In this work, we report the investigation of the optimal design of a high quality optical cavity toward the development of an organic laser diode.
As a first approach, the current density limit required to reach threshold is estimated by analyzing the already published results on optically pumped organic laser.
Our results emphasizes that for a pump current compatible with the DC mode operation of an OLED (typically the range of 10-1000 mA/cm2), a quality factor higher than 40000 is required.
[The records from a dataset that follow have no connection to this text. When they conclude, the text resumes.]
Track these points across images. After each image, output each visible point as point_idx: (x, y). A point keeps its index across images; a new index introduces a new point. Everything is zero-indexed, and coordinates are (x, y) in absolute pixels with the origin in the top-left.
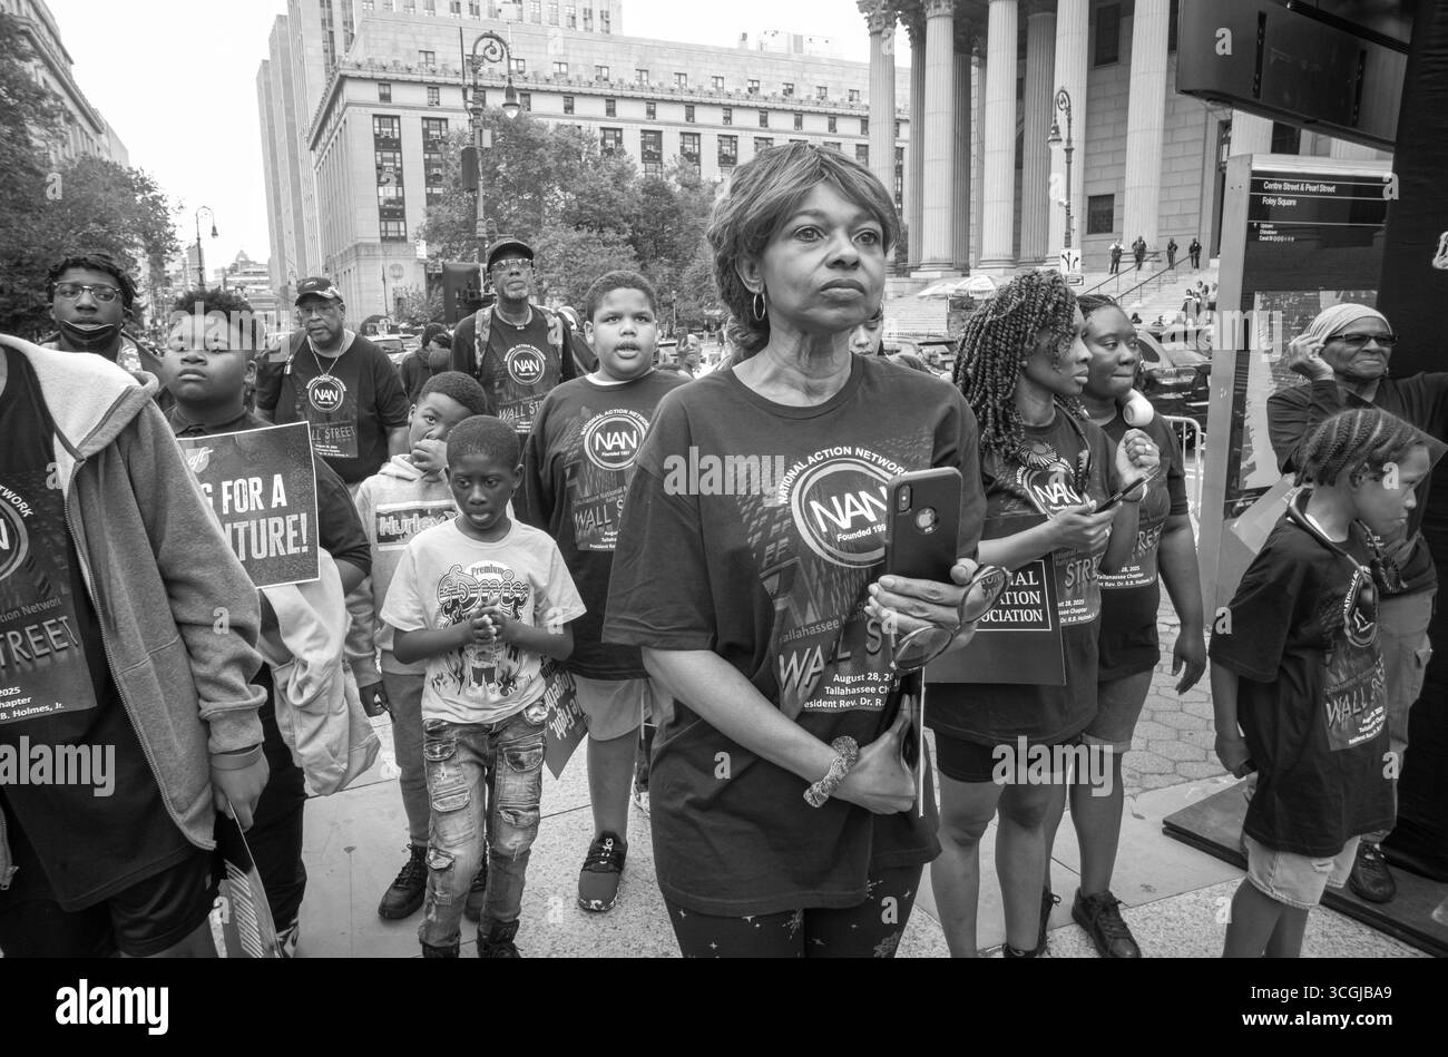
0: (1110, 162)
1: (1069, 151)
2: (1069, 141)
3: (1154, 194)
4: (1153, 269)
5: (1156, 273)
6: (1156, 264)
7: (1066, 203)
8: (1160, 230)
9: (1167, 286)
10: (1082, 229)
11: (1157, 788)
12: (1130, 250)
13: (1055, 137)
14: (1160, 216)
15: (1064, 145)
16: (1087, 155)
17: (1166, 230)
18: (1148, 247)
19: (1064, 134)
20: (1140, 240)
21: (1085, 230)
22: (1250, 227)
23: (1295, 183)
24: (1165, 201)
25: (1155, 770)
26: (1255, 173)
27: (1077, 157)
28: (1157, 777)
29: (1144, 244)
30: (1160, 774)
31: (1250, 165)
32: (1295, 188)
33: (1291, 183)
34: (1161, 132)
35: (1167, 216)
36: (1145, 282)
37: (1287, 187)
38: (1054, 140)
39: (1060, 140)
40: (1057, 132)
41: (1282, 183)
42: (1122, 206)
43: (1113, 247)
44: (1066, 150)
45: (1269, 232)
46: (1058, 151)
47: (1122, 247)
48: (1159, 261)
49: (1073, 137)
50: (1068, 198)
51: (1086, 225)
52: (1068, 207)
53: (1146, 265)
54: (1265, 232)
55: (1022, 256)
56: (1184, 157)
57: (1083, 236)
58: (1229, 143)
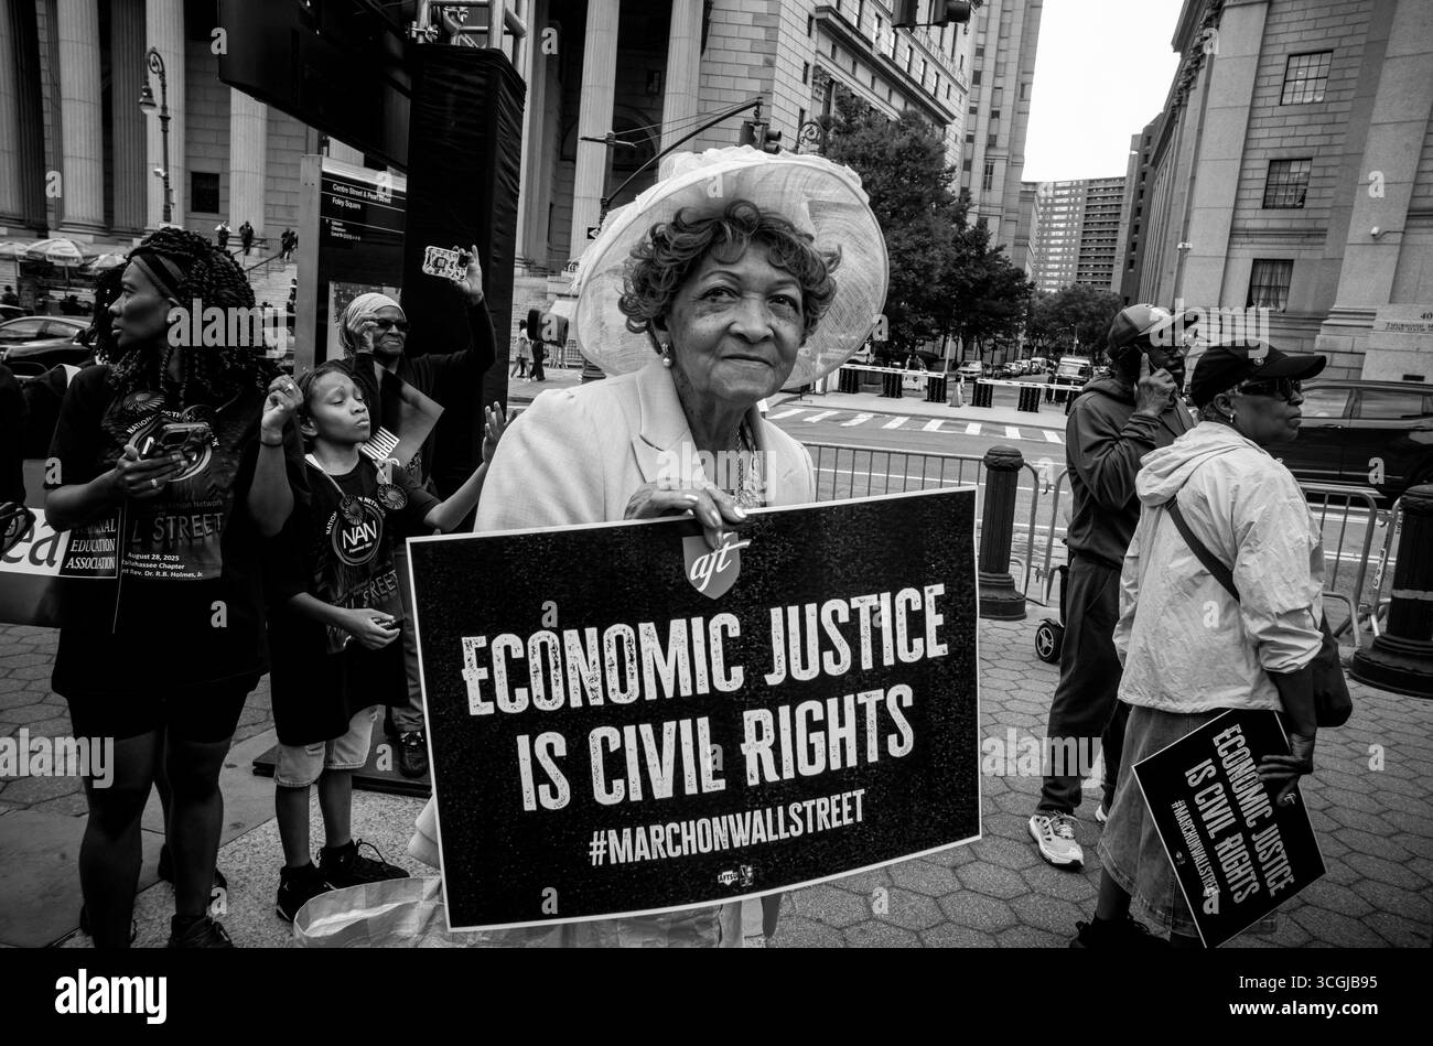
0: (213, 140)
1: (165, 119)
2: (164, 108)
3: (260, 181)
4: (261, 256)
5: (264, 259)
6: (264, 251)
7: (163, 174)
8: (266, 218)
9: (274, 274)
10: (185, 205)
11: (250, 737)
12: (237, 234)
13: (148, 100)
14: (267, 205)
15: (158, 111)
16: (188, 128)
17: (273, 219)
18: (255, 233)
19: (157, 98)
20: (247, 224)
21: (189, 208)
22: (322, 221)
23: (359, 190)
24: (271, 191)
25: (249, 722)
26: (325, 174)
27: (176, 126)
28: (251, 727)
29: (251, 230)
30: (254, 725)
31: (320, 166)
32: (359, 194)
33: (356, 189)
34: (264, 122)
35: (275, 205)
36: (253, 268)
37: (353, 192)
38: (146, 104)
39: (154, 105)
40: (150, 95)
41: (348, 187)
42: (228, 187)
43: (219, 228)
44: (160, 117)
45: (339, 229)
46: (152, 115)
47: (228, 229)
48: (267, 249)
49: (168, 104)
50: (166, 169)
51: (189, 201)
52: (166, 178)
53: (255, 251)
54: (336, 229)
55: (116, 224)
56: (287, 150)
57: (186, 213)
58: (328, 146)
In the pulsed operation regime, an OLED can stand a current density up to 1 KA/cm2 which could be considered if Q > 10000.
Optimization of various parameters in dielectric mirrors, microcavity length, and extended microcavity demonstrated that it would be possible to obtain a quality factor as high as 1.5x104. According to that, a considerable reduction of the laser threshold is expected, to reach a threshold level compatible with OLED operation.
Experimental Works are under progress to demonstrate the feasibility of such a device.